Chaffee County’s trail system continues to evolve in progressive ways, a trend that permeates the region and state as a whole. Much of it comes down to the builders and their personal riding styles. Take, for example, Breckenridge open space and trails operations supervisor Tony Overlock. He started as a seasonal digger in 2005, and you could argue that no one has had a more direct role in expanding the town’s network since then. A soft spoken New Englander who grew up riding snowmobile corridors in Maine, Overlock doesn’t like to ride lame trails, so they don’t get built—even the green runs are swoopy and fun.
The same can be said of Troy Heflin, owner of Higher Ground Earthworks, who does most of the town’s machine work. He’s a former pro downhiller who has worked with excavators since he was a kid. “I think the level of our trail design and what we’re creating is so elevated from what we used to do 10 years ago,” Overlock says. “It’s incredible what you can sculpt and shape out of old tailings piles and ditches to be able to build these awesome freeride trails.”
No line exemplifies that—or the reason why the network is so stout in the first place—like Hard Luck, a machine-built joyride that snakes through the trees in the Golden Horseshoe northeast of Breckenridge’s toniest neighborhood, the Highlands. The short but radical trail, wedged between Fall Classic and the Upper Flume, crosses town, county, and Forest Service land, which presented a unique challenge for Overlock and his crew when designing it—even though they regularly build on all three agencies’ land. The feds didn’t want anything that carried much risk on their portion, so with only about 2,800 linear feet to work with, the descent had to thread some needles.
“The Forest Service’s liability and willingness to commit to it was, Yes, we understand that you want to have a bike-recommended trail, but we want features to be low consequence and low to the ground,” Overlock says. “So we mainly built berms for those sections, then when we got on town and county land, we had a blank slate. That’s where you see the more aggressive jumps and tables and drops.”
Three years into its existence, Hard Luck has become a local favorite, incorporating 100-year-old mining features as takeoffs and landings and generally delivering a roller-coaster feel on north-facing dirt that stays perpetually tacky.

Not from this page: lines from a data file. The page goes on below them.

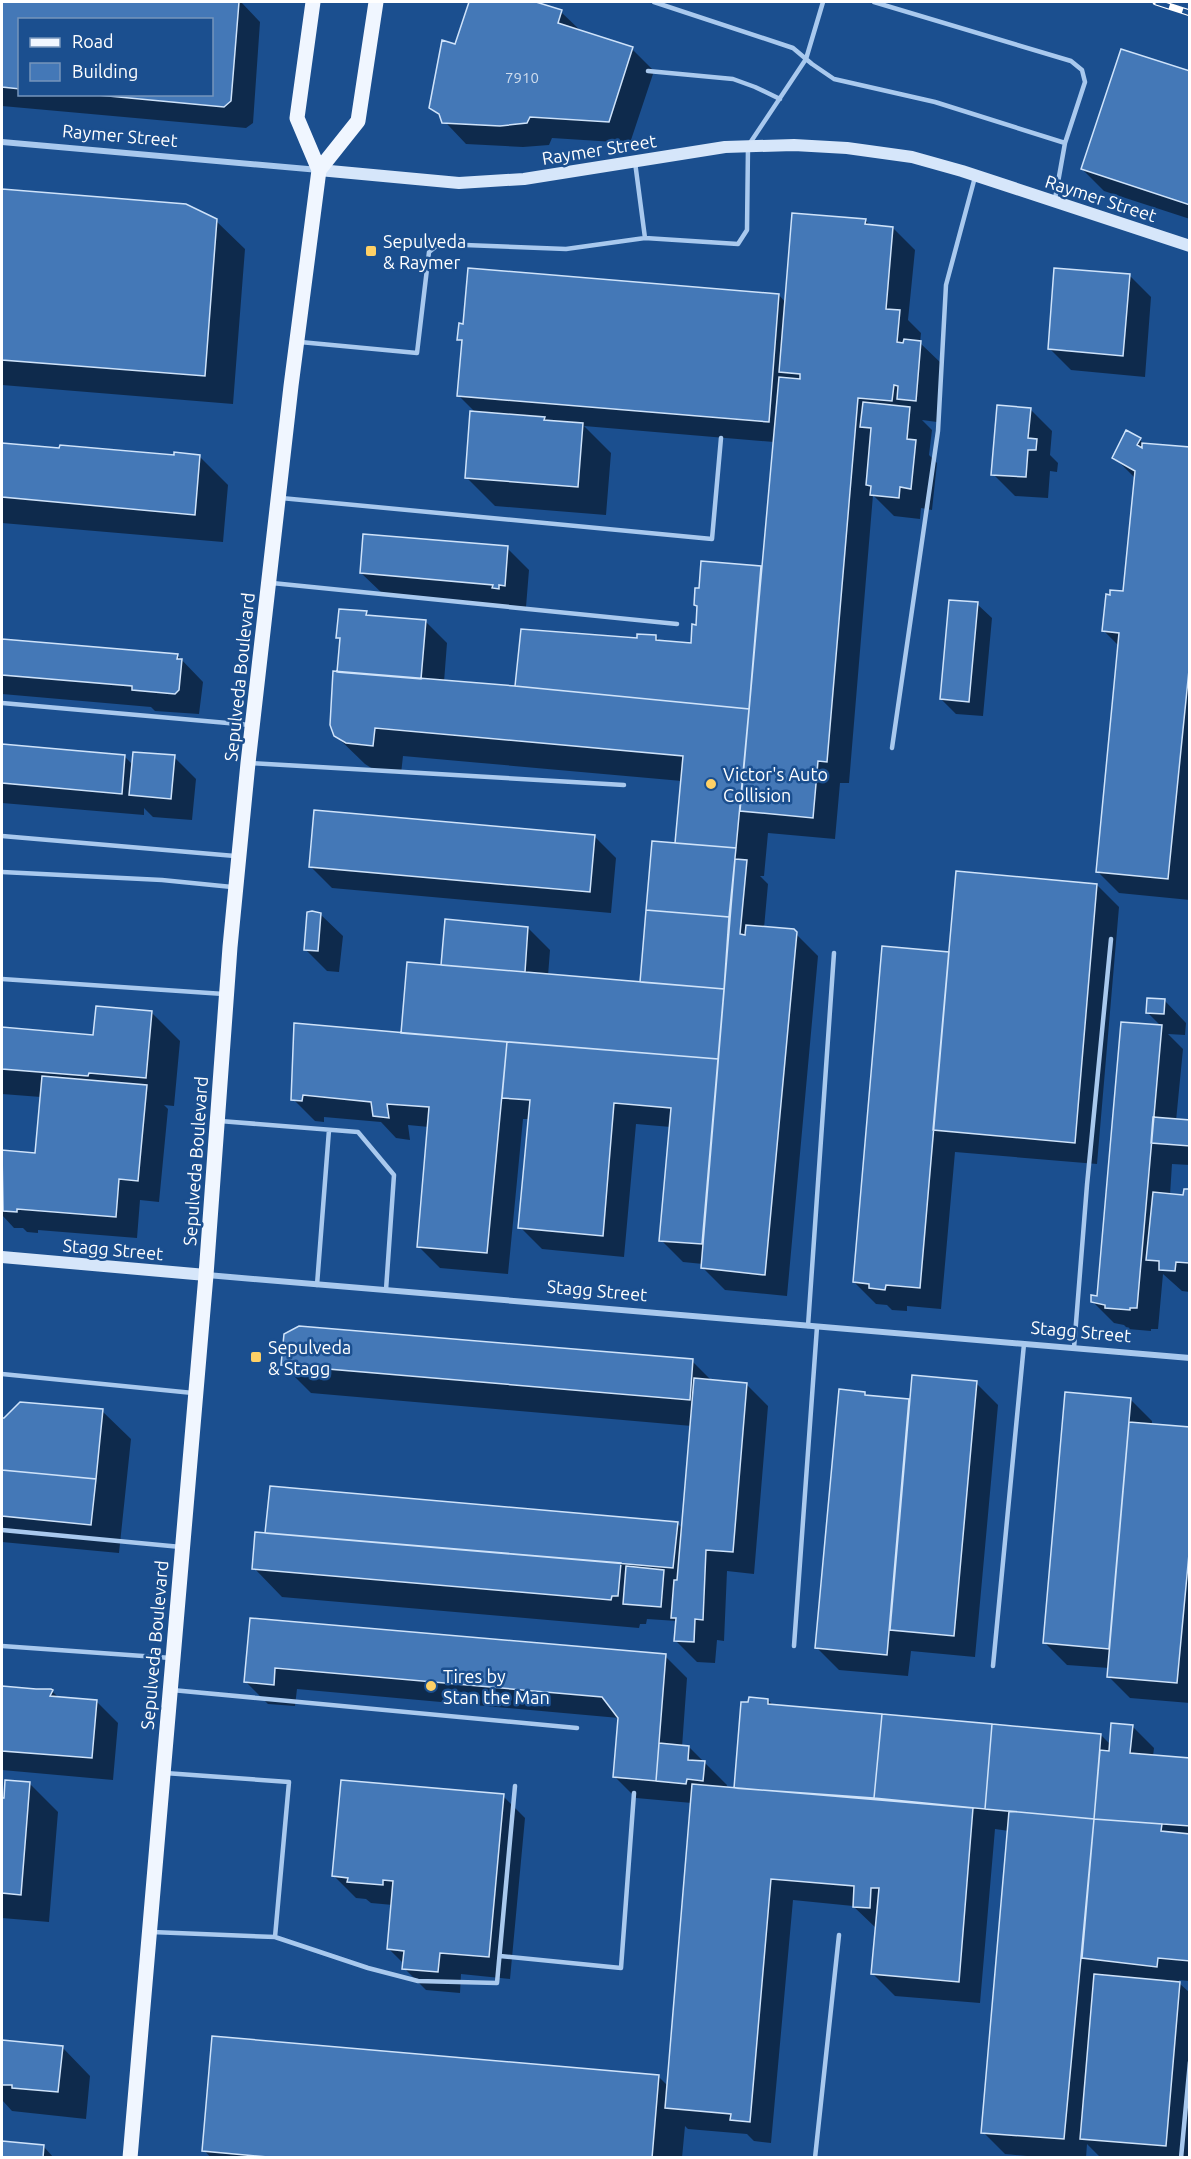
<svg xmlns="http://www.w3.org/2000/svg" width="1191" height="2159" viewBox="0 0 1191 2159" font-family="Ubuntu,sans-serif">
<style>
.shadow{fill:#0007;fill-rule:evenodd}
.building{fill:#4478b7;stroke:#cfe3fa;stroke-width:1.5}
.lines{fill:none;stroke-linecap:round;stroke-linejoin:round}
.lane{stroke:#a9c9ee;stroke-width:4.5}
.street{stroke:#a9c9ee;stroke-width:6}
.secondary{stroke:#d6e6fa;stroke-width:12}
.primary{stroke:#f0f6ff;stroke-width:15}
.rail-casing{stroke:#fff;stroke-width:7}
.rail{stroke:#1b4f8f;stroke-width:4.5;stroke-dasharray:14;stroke-linecap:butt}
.poi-dot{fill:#ffd166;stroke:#1b4f8f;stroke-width:2}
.labels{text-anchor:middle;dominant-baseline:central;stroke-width:5;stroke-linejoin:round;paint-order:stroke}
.number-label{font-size:15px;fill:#d0dded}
.street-label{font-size:18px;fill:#fff;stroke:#1b4f8f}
.poi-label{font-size:18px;fill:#fff;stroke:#1b4f8f;text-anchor:start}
</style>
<rect width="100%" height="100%" fill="#1b4f8f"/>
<path class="shadow" d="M2 2H241L260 22 253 123 246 128 2 106ZM20 20H212V94H20Z
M470 2H531L561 12 582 32 632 49 654 71 630 143 552 138 549 145 523 147 466 144 431 107Z
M1190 73V219L1104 191 1082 169Z
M2 191 185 206 216 221 245 249 233 404 2 385Z
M865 220 871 226 893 228 915 250 908 320 921 333 920 343 942 364 937 422 922 420 932 430 929 455 937 463 932 510 921 508 920 519 894 516 873 495 849 783H840L835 839 768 833 764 876H760L768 884 764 928 793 931 818 956 787 1296 725 1290 703 1268V1264L683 1262 661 1240 671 1127 636 1124 624 1257 542 1249 520 1227 530 1119H523L508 1274 440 1268 418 1246 429 1127 408 1125 410 1140 396 1138 381 1122 324 1117V1122L315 1121 293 1099 402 1035 442 967 528 928 550 950 548 976 641 984 676 845 682 781 403 756 401 774 376 771 365 764 335 735 341 640 338 637 366 613 369 616 425 621 447 643 444 682 519 688 638 640 656 637 661 642 692 645 698 626 699 608 695 605 701 590 703 562 763 567 774 442 584 426 611 453 606 515 495 506 467 478 476 413 459 396 463 343 459 339 779 295 786 303Z
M1129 275 1151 297 1145 377 1071 370 1049 348Z
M1030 409 1052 431 1050 455 1058 463 1057 472 1050 471 1048 498 1015 496 993 474Z
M1140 440 1145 445 1190 449V900L1119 893 1097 871 1119 646 1104 631 1125 592 1136 479 1114 457Z
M2 444 175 457 199 456 228 485 223 542 2 523Z
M507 548 529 570 526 607 383 594 361 573Z
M977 604 992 618 983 716 956 714 941 699Z
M2 640 178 656 203 682 199 714 155 711 151 707 2 694Z
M2 745 124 756 133 765 174 757 196 779 192 820 153 817 144 808V815L2 803Z
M594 836 616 858 611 913 332 888 310 866Z
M1097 885 1119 907 1097 1164 955 1152 941 1309 907 1306V1311L892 1310 887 1305 876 1304 854 1282 950 954Z
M320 914 343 936 339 972 327 971 305 949Z
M1165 1001 1186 1023 1185 1035 1168 1034 1183 1049 1176 1121 1190 1122V1165L1172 1164 1170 1195 1185 1196 1190 1191V1292L1182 1291 1163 1274 1158 1329H1151V1331L1128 1329 1124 1325 1114 1323 1092 1301 1098 1297 1122 1024 1162 1027 1147 1012Z
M151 1012 180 1041 174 1106 164 1105 168 1109 159 1202 140 1200 137 1238 38 1230V1233L27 1232 23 1228H14L2 1215V1151L36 1154 41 1097 2 1094V1028L95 1036Z
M692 1361 712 1381 746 1384 768 1406 754 1574 727 1571 724 1641 717 1640 715 1663 697 1662 675 1640 677 1621 647 1619 646 1624H640L639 1628 282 1597 254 1568 677 1523 683 1529 692 1426 311 1393 283 1365Z
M976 1383 998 1405 975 1657 911 1651 908 1676 839 1670 817 1648 864 1393 868 1396 911 1401Z
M1130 1399 1152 1421V1425L1190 1429V1703L1130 1698 1108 1676 1109 1668 1067 1665 1045 1643Z
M102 1411 131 1439 119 1553 2 1542V1419Z
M251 1620 665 1656 687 1678 682 1747H689L727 1785 726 1789H736L768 1700 774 1706 1101 1735 1111 1745 1132 1726 1154 1748 1153 1756 1190 1760V1981L1179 1980V1983L1190 1993V2158H1101L1087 2144 1086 2158H1049L1005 2154 983 2132 1009 1831 995 1829 980 2003 895 1996 873 1974 877 1929 853 1906 793 1900 771 2143 754 2141 747 2134 688 2129 685 2126 682 2158H211L204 2150 658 2076 668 2086 692 1803 636 1798 614 1776 619 1718 297 1689 295 1706 268 1704 246 1682Z
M2 1687 52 1691 59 1698 96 1701 118 1723 113 1780 2 1770Z
M29 1783 58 1812 49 1922 2 1918V1799L6 1800Z
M503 1796 525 1818 510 1979 461 1974 460 1993 426 1990 404 1968V1964L389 1949 393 1905 371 1903 366 1899 356 1898 334 1876Z
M2 2042 62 2047 90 2076 86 2119 12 2111 2 2100Z
M2 2143 44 2147 54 2158H2Z"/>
<path class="building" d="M2 2H239L231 101 224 107 87 94H212V20H20V89L2 87Z
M469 2H536L562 10 558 23 633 47 609 122 530 117 527 123 500 126 442 123 439 114 429 108 442 40 455 44Z
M1121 49 1190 71V205L1081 169Z
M2 189 186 204 217 219 205 376 2 360Z
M792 213 866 219 865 224 893 227 886 309 900 310 897 342 903 343 904 339 921 341 916 401 897 399 898 386 894 385 892 401 858 398 827 762 818 761 813 818 740 811 779 377 800 379V374L779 372Z
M468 268 779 294 769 422 457 396 462 340H457L459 323 463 324Z
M1054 268 1130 274 1123 356 1048 349Z
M863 402 910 407 907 439 916 440 911 489 900 487 899 498 870 495 871 486 866 485 871 428 860 427Z
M997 405 1031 408 1028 438 1037 439 1036 450H1028L1026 477 991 475Z
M470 411 545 417 544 420 583 423 578 487 465 478Z
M1126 430 1141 438 1137 445 1142 448V443L1190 447V660L1168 879 1096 872 1119 633 1102 631 1106 594 1110 595V590L1123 591 1135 471 1112 458Z
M2 443 59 448 60 445 174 455V452L200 455 195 515 2 497Z
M363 534 508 546 505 586 499 585V589L492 588 493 585 360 573Z
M701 561 761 566 749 709 515 686 521 629 637 638V634L656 635V640L691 643 692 624 696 625 697 606 694 605 695 588H699Z
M949 600 978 602 969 702 940 699Z
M339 609 367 611 366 615 426 620 421 679 337 672 340 638H336Z
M2 639 178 654 177 659H182L179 690 175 694 132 690V686L2 675Z
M333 671 515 686 749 709 736 848 675 843 683 756 375 728 373 746 346 743 334 736 330 725Z
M2 744 125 755 122 794 2 783Z
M133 752 175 755 171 799 129 795Z
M314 810 595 835 590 892 309 867Z
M652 841 736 848 729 917 646 910Z
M735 859 747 860 740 934 745 935 746 925 794 929 797 932 765 1275 701 1268Z
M956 871 1097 884 1075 1143 933 1130Z
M646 910 729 917 724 989 640 982Z
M312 911 321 913 318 951 304 950 307 912Z
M445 919 528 927 525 972 441 965Z
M882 946 949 952 920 1288 886 1285 885 1290 869 1288V1284L853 1282Z
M407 962 724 989 718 1059 401 1033Z
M1147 998 1165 999 1164 1014 1146 1013Z
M96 1006 152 1011 146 1078 89 1073 88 1076 2 1069V1027L93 1035Z
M1121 1022 1162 1025 1137 1308H1130V1310L1105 1308V1305L1091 1302V1295L1097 1296Z
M294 1023 507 1042 487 1253 417 1247 429 1107 387 1104 389 1118 373 1116 371 1102 303 1095 302 1101 291 1100Z
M507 1042 718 1059 702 1244 659 1241 671 1108 614 1103 603 1236 518 1228 530 1100 502 1098Z
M42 1076 147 1085 138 1181 119 1179 116 1217 17 1209V1212L3 1211 2 1150 35 1153Z
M1153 1117 1190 1120V1146L1151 1143Z
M1184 1189H1190L1189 1263 1176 1262 1175 1271 1159 1270V1261L1146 1260 1153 1192 1183 1195Z
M299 1326 693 1359 690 1400 281 1365 284 1334Z
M912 1375 977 1381 954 1636 890 1630Z
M694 1378 747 1383 733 1552 706 1550 703 1620 695 1619 694 1642 674 1641 676 1618H671L674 1580H677Z
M839 1389 865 1392V1395L909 1399 887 1655 815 1648Z
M1065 1392 1131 1398 1109 1649 1043 1643Z
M20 1402 103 1409 96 1479 2 1470V1418H4Z
M1129 1422 1190 1427V1543L1177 1683 1107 1677Z
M2 1470 96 1479 91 1525 2 1516Z
M270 1486 678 1522 673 1568 265 1533Z
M255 1532 621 1563 618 1596H612L611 1600 252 1569Z
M626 1566 664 1570 661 1607 623 1604Z
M250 1618 666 1654 656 1781 613 1777 618 1718 602 1697 275 1668 274 1685 244 1682Z
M2 1686 36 1689H51L53 1690 50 1696 97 1700 92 1758 2 1751Z
M749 1697 768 1699V1704L882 1714 874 1798 734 1788 741 1702H748Z
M882 1714 992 1724 985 1809 874 1798Z
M1111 1723 1133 1725 1130 1753 1190 1758V1826L1094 1819 1100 1750 1109 1751Z
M992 1724 1101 1734 1094 1819 985 1809Z
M659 1743 689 1746 688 1760 705 1761 703 1781 687 1779 686 1784 656 1781Z
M5 1780 30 1782 21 1895 2 1893V1798H4Z
M341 1780 504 1794 489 1957 440 1953 438 1972 402 1969 404 1951 387 1949 393 1881 383 1880V1885L347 1882 348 1878 332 1876Z
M692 1784 973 1808 959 1982 871 1974 879 1888H871L870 1908 853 1907 854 1886 771 1879 750 2122 730 2120 731 2114 665 2108Z
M1009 1811 1094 1819 1064 2139 981 2133Z
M1094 1819 1162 1824 1161 1831 1190 1834V1961L1158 1958 1157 1967 1082 1958Z
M1094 1974 1180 1982 1166 2146 1080 2139Z
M212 2036 659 2075 652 2158H279L202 2151Z
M2 2040 63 2046 58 2092 12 2088V2085H2Z
M2 2141 44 2145 43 2158H2Z"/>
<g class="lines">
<path class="lane" d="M654 2 793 48 812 64 834 79 935 102 1065 143 1085 82 1082 70 1071 61 874 2
M648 71 733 79 755 87 780 99
M635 162 645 238
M1055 199 1065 143
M300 342 417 353 429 252 439 244 566 249 645 238 738 244 747 230 748 146 806 59 823 2
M281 498 712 539 721 438
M272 583 677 624
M2 703 250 725
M892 748 938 431 946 285 975 177
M251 763 624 785
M2 836 235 856
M2 872 162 880 232 887
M2 979 224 994
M220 1121 358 1132 394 1175 386 1290
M317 1285 329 1130
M808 1326 834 953
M1074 1348 1087 1185 1111 939
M2 1374 193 1393
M2 1530 181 1547
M2 1646 171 1658
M794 1646 817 1327
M993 1666 1024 1344
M172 1690 577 1728
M152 1932 275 1937 289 1782 165 1773
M275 1937 368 1968 418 1981 497 1983 515 1786
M500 1956 621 1968 634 1793
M815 2158 839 1935
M1181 2158 1190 2062"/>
<path class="street" d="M2 142 319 170
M207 1275 1190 1358"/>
<path class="secondary" d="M319 170 459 183 524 179 725 147 794 145 847 148 912 157 962 171 1190 246
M2 1257 206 1275"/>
<path class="primary" d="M319 170 358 121 376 2
M130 2158 206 1275 230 947 248 763 291 386 319 170 297 118 313 2"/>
<g class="rail-casing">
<path id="rail" d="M1156 2 1190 13"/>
</g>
<use href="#rail" class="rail"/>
</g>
<g class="poi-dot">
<rect x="365" y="245" width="12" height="12" rx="3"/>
<circle cx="711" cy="784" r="6"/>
<rect x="250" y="1351" width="12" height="12" rx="3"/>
<circle cx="431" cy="1686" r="6"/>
</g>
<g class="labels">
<g class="number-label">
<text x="522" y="77">7910</text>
</g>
<g class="street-label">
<text transform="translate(120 135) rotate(5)">Raymer Street</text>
<text transform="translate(599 149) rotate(-9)">Raymer Street</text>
<text transform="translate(1101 198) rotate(18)">Raymer Street</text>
<text transform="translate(239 677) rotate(-84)">Sepulveda Boulevard</text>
<text transform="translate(195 1161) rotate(-86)">Sepulveda Boulevard</text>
<text transform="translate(113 1249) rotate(5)">Stagg Street</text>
<text transform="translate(597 1290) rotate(5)">Stagg Street</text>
<text transform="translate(1081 1331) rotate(5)">Stagg Street</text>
<text transform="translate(154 1645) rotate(-85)">Sepulveda Boulevard</text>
</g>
<g class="poi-label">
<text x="383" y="241">Sepulveda<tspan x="383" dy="21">&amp; Raymer</tspan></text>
<text x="723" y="774">Victor's Auto<tspan x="723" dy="21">Collision</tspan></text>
<text x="268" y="1347">Sepulveda<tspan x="268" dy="21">&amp; Stagg</tspan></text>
<text x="443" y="1676">Tires by<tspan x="443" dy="21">Stan the Man</tspan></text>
</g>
</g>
<rect width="1191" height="2159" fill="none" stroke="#ffffff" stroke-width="6"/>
<rect x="18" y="18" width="195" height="78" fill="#1b4f8f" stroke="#7695bc" stroke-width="1.5"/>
<rect x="30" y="38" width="30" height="9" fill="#f0f6ff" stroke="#7695bc" stroke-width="1.5"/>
<text x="72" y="48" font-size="18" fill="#ffffff">Road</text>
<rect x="30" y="63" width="30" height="18" fill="#4478b7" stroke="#7695bc" stroke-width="1.5"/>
<text x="72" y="78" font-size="18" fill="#ffffff">Building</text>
</svg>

Collaboration remains a stamp of the Blue River watershed. SCoMBA often partners with the Summit County Off-Road Riders, a motorized group, to build or improve shared trails like the Tenderfoot zone near Dillon. There is rarely a time when you ride alpine trail that is not in perfect, if rugged, condition—a benefit to having nationally relevant singletrack and a reputation to uphold. Constant upkeep is what keeps it prime. Proximity is the supplemental luxury.
Hills once left his home in Summit Cove and rode south to the Colorado Trail, then up and over the Tenmile Range—twice—before taking the 3,000-foot Wheeler South descent into Breckenridge and eventually spinning back to Frisco to lap the dirt jumps until sunset, at which point he headed home. He was out for 12 hours and roughly 50 miles. Rides like that root him to the place.
“Ease of access is important to me,” Hills says. “Being able to literally open the door and start pedaling is a huge privilege. Most people don’t have that.”
Here, it’s hard to find anyone who doesn’t.